No. Turntables dont sound good, they sound great. Not sure why people enjoy listening to 1s and 0s. I find it distracting. Music is analog.
And im not sure who these people are who think vinyl has a "noise." It doesn't. Unless you dont know how to take care of your records, noise, pops, hiss aren't that common. Ive listened to records for close to 60 years. Some records are that old. They still sound new. The only albums that had any issues were the ones I played without a cue lever while drunk.
There is so much wrong with your post, and we have to continue to debunk that myth you are espoising.
First off I agree LPs can and do sound very good and the surfaces are very silent. However they would not be so silent and low distortion without the use of dynamic range compression. An analog LP gives you at maximum 60 db dynamic range. If it did not the groove could not be cut, and surface noise would be intrusive. The other issue is that very deep bass has to be rolled off, otherwise you would have poor side length and few if any cartridges would track the groove.
I have a very large collection of LPs going back to 1954 when I was seven years old. I own four very good turntables all vintage, well cared for, properly set up and maintained. I enjoy my vinyl collection still, but I don't pretend it is as good a modern digital technology.

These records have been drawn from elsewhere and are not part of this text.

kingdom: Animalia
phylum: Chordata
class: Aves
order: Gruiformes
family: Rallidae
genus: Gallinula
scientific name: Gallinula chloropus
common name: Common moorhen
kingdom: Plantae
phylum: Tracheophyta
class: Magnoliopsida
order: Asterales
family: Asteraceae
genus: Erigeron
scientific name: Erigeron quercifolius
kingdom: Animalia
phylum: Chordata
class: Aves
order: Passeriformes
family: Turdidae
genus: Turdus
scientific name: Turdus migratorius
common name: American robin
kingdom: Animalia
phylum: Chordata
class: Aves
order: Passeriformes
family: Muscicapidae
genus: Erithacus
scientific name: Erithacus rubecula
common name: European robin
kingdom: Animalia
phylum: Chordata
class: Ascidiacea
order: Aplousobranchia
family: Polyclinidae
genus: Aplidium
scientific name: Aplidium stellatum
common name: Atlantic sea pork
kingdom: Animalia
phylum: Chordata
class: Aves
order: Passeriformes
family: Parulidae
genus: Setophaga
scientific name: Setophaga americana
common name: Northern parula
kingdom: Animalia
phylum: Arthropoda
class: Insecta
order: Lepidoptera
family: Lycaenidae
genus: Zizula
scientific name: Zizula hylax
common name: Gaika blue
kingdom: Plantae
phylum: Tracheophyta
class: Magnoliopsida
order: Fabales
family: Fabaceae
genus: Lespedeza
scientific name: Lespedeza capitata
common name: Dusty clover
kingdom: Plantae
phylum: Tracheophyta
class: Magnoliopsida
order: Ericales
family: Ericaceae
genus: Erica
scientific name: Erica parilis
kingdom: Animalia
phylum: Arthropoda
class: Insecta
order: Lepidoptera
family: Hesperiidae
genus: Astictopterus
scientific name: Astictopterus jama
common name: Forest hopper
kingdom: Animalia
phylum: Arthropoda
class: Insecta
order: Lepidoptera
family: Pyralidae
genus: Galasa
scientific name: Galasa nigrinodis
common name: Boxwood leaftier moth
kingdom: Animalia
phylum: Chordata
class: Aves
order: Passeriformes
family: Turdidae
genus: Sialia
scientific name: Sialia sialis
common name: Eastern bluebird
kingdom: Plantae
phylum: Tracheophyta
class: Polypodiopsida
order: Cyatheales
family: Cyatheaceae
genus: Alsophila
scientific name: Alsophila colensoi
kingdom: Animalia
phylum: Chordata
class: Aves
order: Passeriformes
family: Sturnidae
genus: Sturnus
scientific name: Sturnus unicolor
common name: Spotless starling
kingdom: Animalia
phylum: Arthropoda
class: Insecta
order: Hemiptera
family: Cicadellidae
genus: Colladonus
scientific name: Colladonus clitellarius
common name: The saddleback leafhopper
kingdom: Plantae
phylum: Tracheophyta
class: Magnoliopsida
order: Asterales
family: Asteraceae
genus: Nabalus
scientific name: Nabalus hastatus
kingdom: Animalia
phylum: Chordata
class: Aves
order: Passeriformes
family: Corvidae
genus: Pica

The fact the the digital system is binary, does not mean the music is and far from it. In any event when you listen to your vintage AR turntable via your digital receiver, you are listening to digital audio. That receiver you list converts analog audio to digital and back to analog just so you can use your digital volume control on your receiver.
This video explains why this 1-0 staircase nonsense is just that.
Your turntable is iconic due to its age, and introduced many to reasonable quality disc reproduction, but was always a budget turntable, but it has significant shortcomings. For one thing it has no anti skate compensation, and the arm is relatively crude in design. If you really want to enjoy vinyl at its best then an turntable upgrade would definitely achieve that. There are new and vintage options. Three of my turntables are older than your AR.
These turntables date from the sixties and turntables were sold without PU arms and plinths. They have had some different arms over the years.
This is my newest turntable, that I bought non working and restored it and found and SME series III arm for it.